By looking at language cues used by those who use Twitter, computer scientists at Johns Hopkins University are able to gather information about common mental health problems, like post-traumatic stress disorder (PTSD), depression, bipolar disorder and Seasonal Affective Disorder (SAD), according to Medical News Today.
The researchers mined public data by screening Tweets. More than 8 billion Tweets have been used and researchers screen for phrases that relate to symptoms, like "I just don't want to get out of bed," according to Medical News Today. This process has provided health care professionals with fresh data obtained more cost-effectively.
"With many physical illnesses, including the flu, there are lots of quantifiable facts and figures that can be used to study things like how often and where the disease is occurring, which people are most vulnerable and what treatments are most successful," said Glen Coppersmith, a Johns Hopkins senior research scientist, according to Medical News Today. "But it's much tougher and more time-consuming to collect this kind of data about mental illnesses because the underlying causes are so complex and because there is a long-standing stigma that makes even talking about the subject all but taboo."
"We're not aiming to replace the long-standing survey methods of tracking mental illness trends," Coppersmith said, according to Medical News Today. "We believe our new techniques could complement that process. We're trying to show that analyzing tweets could uncover similar results, but could do so more quickly and at a much lower cost."
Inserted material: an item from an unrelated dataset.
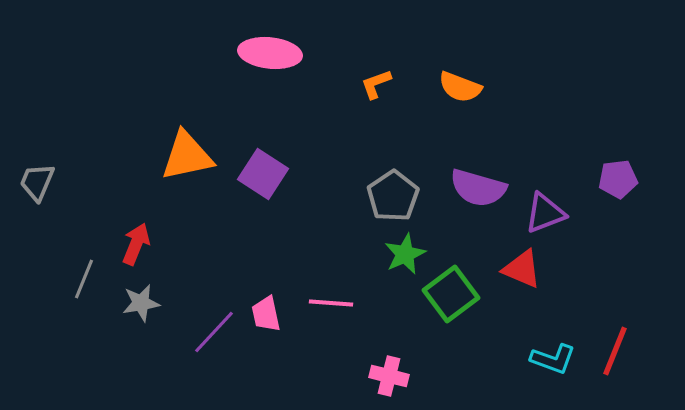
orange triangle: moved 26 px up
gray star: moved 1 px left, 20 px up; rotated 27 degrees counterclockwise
Coppersmith and his colleagues from the U.S. Naval Surface Warfare Center have used Twitter posts to target certain geographic areas and analyze mental illness in those regions, according to Medical News Today.
The researchers discovered that PTSD, depression and higher rates of unemployment were more common around areas with military who had been deployed multiple times to Iraq and Afghanistan. Not surprising results, but the study shows that Twitter can be used to accurately measure mental health of regions, especially after a conflict or natural disaster.
"Using Twitter to get a fix on mental health cases could be very helpful to health practitioners and governmental officials who need to decide where counseling and other care is needed most," said Mark Dredze, an assistant research professor in the Whiting School of Engineering's Department of Computer Science, according to Medical News Today. "It could point to places where many veterans may be experiencing PTSD, for example, or to towns where people have been traumatized by a shooting spree or widespread tornado damage."
An editorial in the Boston Globe summarized social media's relationship to mental illness tracking perhaps most aptly: "Twitter is, apparently, the quiet therapist to whom we reveal much more that we realize. As such, it could be a valuable public-health tool. More work needs to be done in considering how such information could be used while still preserving privacy, but it's an inquiry worth pursuing."
"Mental health is something that has touched every single one of us at some point in our lives, whether it's a personal experience or watching family or friends go through it," Coppersmith has said, according to Medical News Today. "I don't know how you can't attack this problem. This is the one everyone should care about."